Proper CAT(0) actions of unipotent-free linear groups

TL;DR

This paper constructs specific CAT(0) space actions for linear groups over complex numbers, revealing constraints on their representations and implications for 3-manifold groups without nonpositively curved metrics.

Contribution

It introduces a method to produce CAT(0) actions for linear groups that are well-behaved on subgroups without unipotent elements, linking geometric actions to algebraic properties.

Findings

Groups with no nontrivial unipotent elements have well-behaved CAT(0) actions.

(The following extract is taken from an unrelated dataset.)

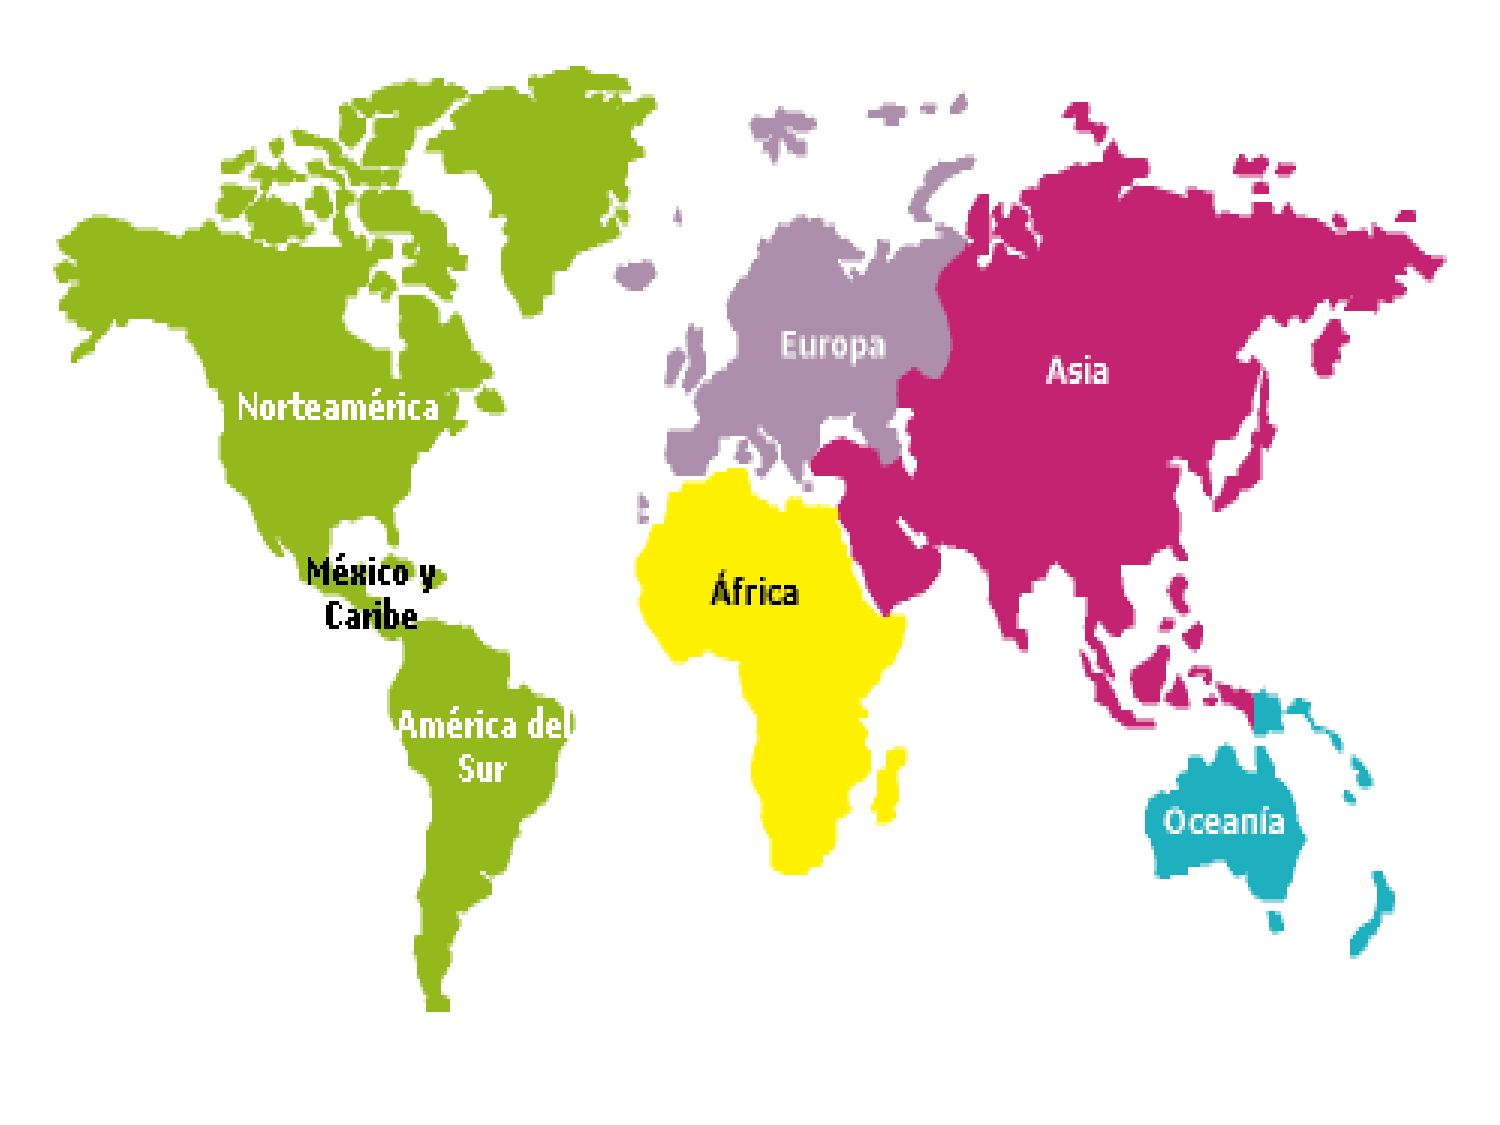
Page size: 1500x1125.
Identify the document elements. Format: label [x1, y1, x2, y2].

Fundamental groups of certain 3-manifolds cannot have faithful finite-dimensional unitary representations.

Abstract

Let $\Gamma$ be a finitely generated group of matrices over $\mathbb{C}$. We construct an isometric action of $\Gamma$ on a complete CAT(0) space $X$ such that the restriction of this action to any subgroup of $\Gamma$ containing no nontrivial unipotent elements is well behaved. As an application, we show that if $M$ is a graph manifold that does not admit a nonpositively curved Riemannian metric, then any finite-dimensional $\mathbb{C}$-linear representation of $\pi_1(M)$ maps a nontrivial element of $\pi_1(M)$ to a unipotent matrix. In particular, the fundamental groups of such 3-manifolds do not admit any faithful finite-dimensional unitary representations.